### Brief
In the listing beneath this line, copy exactly the lines starting with the one containing "朝野惡鬥不休卻為菸防法迅速合作 王郁揚:修法速度快" and going on through the one containing "お問い合わせの際には、ご住所、お名前及び電".

*** Opening of Given information ***

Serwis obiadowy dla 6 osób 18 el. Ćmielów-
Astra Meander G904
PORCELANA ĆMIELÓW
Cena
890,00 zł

*** Close of Given information ***
*** Opening of Given information ***

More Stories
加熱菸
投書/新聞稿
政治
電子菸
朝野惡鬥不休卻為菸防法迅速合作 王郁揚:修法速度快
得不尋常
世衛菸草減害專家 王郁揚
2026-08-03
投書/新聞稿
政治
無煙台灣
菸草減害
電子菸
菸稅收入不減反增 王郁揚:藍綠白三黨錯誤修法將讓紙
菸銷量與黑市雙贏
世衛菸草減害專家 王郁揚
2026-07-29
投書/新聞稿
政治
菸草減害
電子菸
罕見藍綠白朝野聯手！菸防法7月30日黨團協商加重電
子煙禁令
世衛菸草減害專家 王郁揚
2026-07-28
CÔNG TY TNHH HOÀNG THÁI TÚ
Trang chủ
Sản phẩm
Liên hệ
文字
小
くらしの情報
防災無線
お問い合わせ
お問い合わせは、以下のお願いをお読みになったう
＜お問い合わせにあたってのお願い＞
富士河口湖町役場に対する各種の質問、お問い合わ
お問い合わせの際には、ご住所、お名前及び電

*** Close of Given information ***
*** Opening of Given information ***

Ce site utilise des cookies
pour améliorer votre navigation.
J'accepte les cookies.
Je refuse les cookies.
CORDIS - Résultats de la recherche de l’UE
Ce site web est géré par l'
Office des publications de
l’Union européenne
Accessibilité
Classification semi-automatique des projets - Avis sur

*** Close of Given information ***

### Output
朝野惡鬥不休卻為菸防法迅速合作 王郁揚:修法速度快
得不尋常
世衛菸草減害專家 王郁揚
2026-08-03
投書/新聞稿
政治
無煙台灣
菸草減害
電子菸
菸稅收入不減反增 王郁揚:藍綠白三黨錯誤修法將讓紙
菸銷量與黑市雙贏
世衛菸草減害專家 王郁揚
2026-07-29
投書/新聞稿
政治
菸草減害
電子菸
罕見藍綠白朝野聯手！菸防法7月30日黨團協商加重電
子煙禁令
世衛菸草減害專家 王郁揚
2026-07-28
CÔNG TY TNHH HOÀNG THÁI TÚ
Trang chủ
Sản phẩm
Liên hệ
文字
小
くらしの情報
防災無線
お問い合わせ
お問い合わせは、以下のお願いをお読みになったう
＜お問い合わせにあたってのお願い＞
富士河口湖町役場に対する各種の質問、お問い合わ
お問い合わせの際には、ご住所、お名前及び電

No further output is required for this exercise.